Mit Wertpapierprodukten konnte man schon seit jeher auf steigende Kurse setzen. Seit geraumer Zeit ist es dem privaten Anleger mithilfe strukturierter Produkte möglich, auch von fallenden Kursen zu profitieren. Doch nun stellt sich die Frage, für welche Richtung man sich entscheiden soll. Die Antwort auf diese Frage möchte die Deutsche Bank dem Anleger abnehmen. Die kapitalgarantierte Swing Anleihe ermöglicht eine Partizipation sowohl an steigenden als auch an fallenden Kursen, kombiniert mit einer 100-prozentigen Kapitalgarantie.
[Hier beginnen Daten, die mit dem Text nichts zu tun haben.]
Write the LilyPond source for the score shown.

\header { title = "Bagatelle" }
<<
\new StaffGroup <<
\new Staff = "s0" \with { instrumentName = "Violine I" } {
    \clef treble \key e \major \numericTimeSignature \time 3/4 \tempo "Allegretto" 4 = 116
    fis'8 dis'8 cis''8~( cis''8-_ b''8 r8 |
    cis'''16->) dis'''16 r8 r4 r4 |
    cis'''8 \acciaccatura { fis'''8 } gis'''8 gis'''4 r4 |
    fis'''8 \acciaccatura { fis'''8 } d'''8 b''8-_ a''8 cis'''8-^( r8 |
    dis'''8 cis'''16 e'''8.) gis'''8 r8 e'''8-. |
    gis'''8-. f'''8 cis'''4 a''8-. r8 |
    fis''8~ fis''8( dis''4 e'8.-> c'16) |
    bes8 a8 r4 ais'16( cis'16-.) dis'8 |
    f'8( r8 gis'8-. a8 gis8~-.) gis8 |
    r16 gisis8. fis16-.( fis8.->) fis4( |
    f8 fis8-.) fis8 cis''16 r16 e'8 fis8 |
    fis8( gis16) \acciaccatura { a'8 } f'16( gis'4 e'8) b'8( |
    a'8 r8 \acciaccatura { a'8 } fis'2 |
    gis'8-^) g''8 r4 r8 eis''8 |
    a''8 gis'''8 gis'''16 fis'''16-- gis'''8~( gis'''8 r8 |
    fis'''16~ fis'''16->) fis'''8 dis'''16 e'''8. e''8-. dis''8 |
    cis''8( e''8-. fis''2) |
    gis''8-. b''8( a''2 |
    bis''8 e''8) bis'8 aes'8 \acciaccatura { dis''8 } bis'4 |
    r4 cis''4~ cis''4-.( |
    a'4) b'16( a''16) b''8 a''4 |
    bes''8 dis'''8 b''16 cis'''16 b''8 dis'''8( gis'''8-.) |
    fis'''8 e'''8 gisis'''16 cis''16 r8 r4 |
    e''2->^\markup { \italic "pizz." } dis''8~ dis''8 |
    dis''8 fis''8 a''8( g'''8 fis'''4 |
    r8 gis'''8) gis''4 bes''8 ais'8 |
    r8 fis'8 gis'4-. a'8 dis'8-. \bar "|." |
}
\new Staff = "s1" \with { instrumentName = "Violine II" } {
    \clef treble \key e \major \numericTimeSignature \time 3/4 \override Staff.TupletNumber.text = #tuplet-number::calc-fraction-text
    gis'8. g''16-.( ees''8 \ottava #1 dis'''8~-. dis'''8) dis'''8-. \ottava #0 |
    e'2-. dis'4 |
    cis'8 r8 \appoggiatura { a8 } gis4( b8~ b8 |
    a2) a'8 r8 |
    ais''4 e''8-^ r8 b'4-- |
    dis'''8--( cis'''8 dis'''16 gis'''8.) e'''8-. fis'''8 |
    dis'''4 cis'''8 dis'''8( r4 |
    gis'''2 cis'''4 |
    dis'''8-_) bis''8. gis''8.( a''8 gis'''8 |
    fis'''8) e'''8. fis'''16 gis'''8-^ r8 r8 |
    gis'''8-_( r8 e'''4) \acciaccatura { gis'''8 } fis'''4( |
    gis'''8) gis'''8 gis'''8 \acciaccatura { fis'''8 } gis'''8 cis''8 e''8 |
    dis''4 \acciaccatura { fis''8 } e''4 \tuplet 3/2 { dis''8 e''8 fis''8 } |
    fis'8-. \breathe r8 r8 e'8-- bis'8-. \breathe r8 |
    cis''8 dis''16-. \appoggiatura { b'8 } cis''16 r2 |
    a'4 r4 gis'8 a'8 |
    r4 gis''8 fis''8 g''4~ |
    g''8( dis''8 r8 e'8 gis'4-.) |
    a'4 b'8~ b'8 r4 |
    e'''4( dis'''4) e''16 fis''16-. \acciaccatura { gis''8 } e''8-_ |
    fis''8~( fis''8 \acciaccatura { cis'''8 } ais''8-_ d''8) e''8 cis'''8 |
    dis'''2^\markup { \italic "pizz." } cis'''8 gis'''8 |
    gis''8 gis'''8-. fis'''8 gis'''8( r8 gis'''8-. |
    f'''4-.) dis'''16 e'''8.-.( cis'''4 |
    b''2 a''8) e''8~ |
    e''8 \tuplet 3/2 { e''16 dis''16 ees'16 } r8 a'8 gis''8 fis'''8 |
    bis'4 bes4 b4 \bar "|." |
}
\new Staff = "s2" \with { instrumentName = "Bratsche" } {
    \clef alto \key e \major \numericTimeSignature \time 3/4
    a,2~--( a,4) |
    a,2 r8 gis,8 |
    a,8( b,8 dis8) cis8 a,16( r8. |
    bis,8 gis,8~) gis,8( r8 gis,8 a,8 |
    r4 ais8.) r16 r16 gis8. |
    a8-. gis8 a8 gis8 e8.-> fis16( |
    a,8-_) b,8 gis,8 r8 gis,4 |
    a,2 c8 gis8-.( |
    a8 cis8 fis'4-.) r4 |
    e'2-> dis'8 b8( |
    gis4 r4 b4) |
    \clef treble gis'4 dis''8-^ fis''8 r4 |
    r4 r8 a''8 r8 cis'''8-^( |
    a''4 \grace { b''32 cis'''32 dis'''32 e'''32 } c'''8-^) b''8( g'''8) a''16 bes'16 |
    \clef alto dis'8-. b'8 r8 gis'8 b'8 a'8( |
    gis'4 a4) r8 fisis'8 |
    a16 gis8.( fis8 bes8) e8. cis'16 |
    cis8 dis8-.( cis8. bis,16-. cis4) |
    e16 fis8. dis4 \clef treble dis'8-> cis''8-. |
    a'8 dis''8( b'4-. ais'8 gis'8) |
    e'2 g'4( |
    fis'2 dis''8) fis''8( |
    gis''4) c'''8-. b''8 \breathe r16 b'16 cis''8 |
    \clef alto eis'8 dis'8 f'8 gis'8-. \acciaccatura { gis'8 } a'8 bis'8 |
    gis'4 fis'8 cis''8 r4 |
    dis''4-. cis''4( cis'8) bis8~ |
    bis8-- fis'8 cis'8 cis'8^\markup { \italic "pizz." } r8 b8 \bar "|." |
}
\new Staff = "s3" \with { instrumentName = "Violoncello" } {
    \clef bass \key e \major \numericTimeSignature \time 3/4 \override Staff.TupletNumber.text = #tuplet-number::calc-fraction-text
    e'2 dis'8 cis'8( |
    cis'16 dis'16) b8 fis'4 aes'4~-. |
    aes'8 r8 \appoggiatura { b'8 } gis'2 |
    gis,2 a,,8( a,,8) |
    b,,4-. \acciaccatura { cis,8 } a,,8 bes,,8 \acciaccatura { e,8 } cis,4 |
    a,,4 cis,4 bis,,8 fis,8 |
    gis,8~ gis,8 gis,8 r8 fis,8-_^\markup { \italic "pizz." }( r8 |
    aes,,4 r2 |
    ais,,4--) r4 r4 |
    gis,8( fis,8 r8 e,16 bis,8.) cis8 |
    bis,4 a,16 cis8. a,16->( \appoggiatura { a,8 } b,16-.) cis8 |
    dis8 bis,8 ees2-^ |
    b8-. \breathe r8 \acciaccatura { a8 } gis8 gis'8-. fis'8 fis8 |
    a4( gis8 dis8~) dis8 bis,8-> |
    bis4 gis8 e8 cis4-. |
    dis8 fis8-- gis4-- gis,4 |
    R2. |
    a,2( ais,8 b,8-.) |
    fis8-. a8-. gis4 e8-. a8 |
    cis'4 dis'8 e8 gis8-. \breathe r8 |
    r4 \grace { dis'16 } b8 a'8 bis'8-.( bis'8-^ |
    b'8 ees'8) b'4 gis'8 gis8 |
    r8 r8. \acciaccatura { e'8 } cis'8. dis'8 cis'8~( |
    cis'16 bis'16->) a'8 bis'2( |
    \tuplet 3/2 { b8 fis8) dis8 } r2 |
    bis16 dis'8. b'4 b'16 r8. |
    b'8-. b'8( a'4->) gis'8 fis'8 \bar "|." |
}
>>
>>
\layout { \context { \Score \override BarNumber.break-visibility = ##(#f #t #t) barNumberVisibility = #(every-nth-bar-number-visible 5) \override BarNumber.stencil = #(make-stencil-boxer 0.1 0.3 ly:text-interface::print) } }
Die Swing Anleihe mit einer Laufzeit von 15 Monaten bezieht sich auf einen Aktienkorb, der 30 internationale Werte umfasst. Die Hälfte der zu Grunde liegenden Aktien stammt aus den USA, die verbleibenden Werte stammen hauptsächlich aus der Eurozone sowie der Schweiz. Beispiele sind etwa McDonald's, die Dt. Post oder Syngenta. Sony ist als einziges japanisches Unternehmen dabei.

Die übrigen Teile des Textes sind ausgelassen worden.